« J’écoute résonner l’eau qui tombe dans mon rêve. Les paroles tombent comme l’eau je tombe. Je dessine dans mes yeux la forme de mes yeux, je nage dans mes eaux, je me dis mes silences. (…) Et je pense au vent qui vient à moi, perdure en moi. » (Pizarnik)
Sorti à l’origine en 2005 sur le label Im Lauf Der Zeit, [ozo viv] se voit offrir une heureuse réédition sur le label de Julien Demoulin (Silencio), Eglantine Records. Une chance, pour un album paru à un nombre bien trop faible d’exemplaires il y a de cela quelques années. Par le passé, le français Bruno Fleutelot a également été la moitié du duo Oboken (avec Philippe Saucourt), et il continue encore aujourd’hui à composer bon nombre de musiques de films ou de documentaires.
Restituant l’architecture de l’attente et du souvenir, du vide et de l’absence, [ozo viv] est une lente immersion dans des eaux à la fois mystérieuses et magnétiques. Les mers latines mentionnées au fil des titres de l’album ne sont ainsi pas de celles que l’on croiserait sur le sol terrestre. Ce ne sont même pas des mers, en réalité, puisqu’il s’agit des maria lunaires, ces immenses bassins de lave formés à la surface de la lune sous l’impact des météorites.
D’[ozo viv] s’écoule ainsi une richesse de textures drainée par le silence, à la fois aquatique et minérale. Des guitares acoustiques ou électriques, quelques drones, des field recordings, un piano ou encore une batterie recréent les contrastes et les mouvements de territoires à l’abandon.
L’album de Bruno Fleutelot se coule dans les entractes du réel. Constamment rattrapé par les fulgurances d’instants vécus ou à vivre – ce sont ces murmures, ce feu qui crépite entre les êtres, ces rires encore, ou bien ce message laissé sur un répondeur – mais porté vers l’inconnu, scrutant les angles du vide pour en dessiner de nouveaux contours sous des pinceaux de silence.

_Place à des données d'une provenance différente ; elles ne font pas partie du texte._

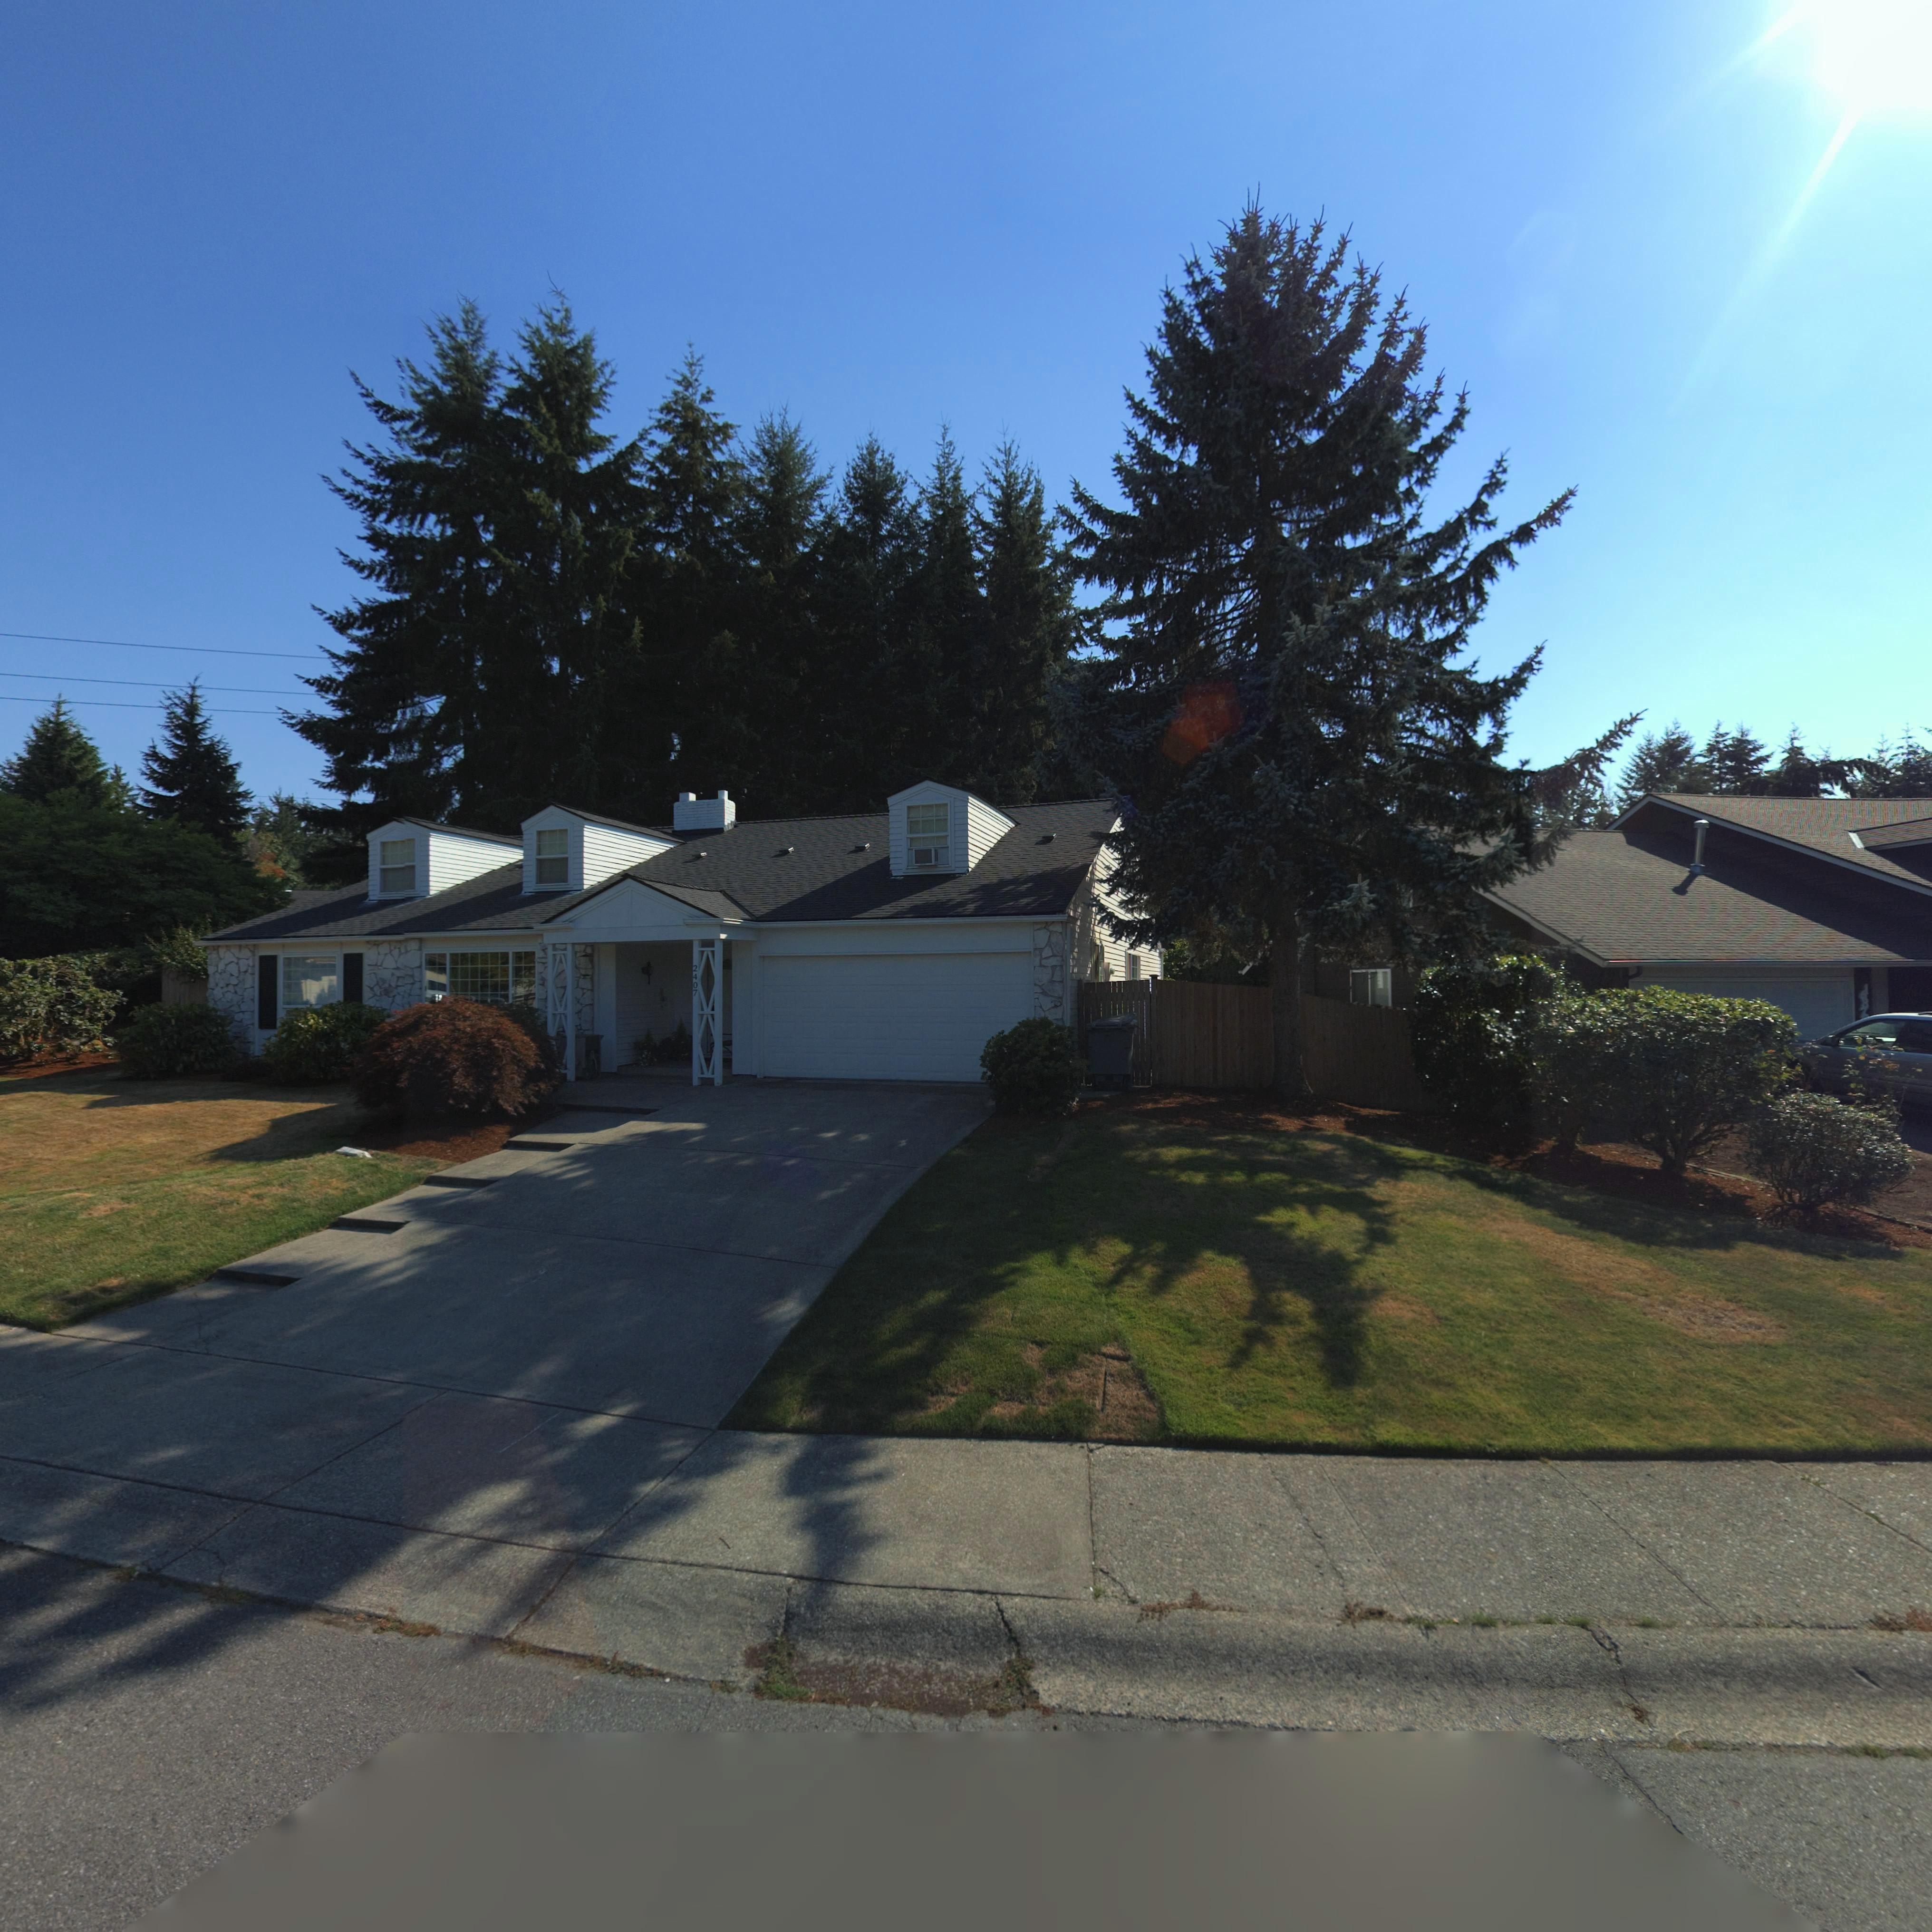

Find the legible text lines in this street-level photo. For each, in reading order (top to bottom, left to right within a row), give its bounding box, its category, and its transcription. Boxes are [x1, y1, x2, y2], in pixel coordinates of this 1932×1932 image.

[692, 964, 698, 996] StreetNumber: 2407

Les morceaux ne dépassent qu’en de rares occasions les quatre minutes, mais ils semblent à chaque fois s’être étirés sur une période bien plus longue, instaurant leur propre rythme sous le doigté de la lenteur. Le figement, le renouvellement. S’y succèdent alors silences et bruissements de voix, apaisement et inquiétude, ainsi que cette furieuse envie d’être à la fois présent et absent au monde.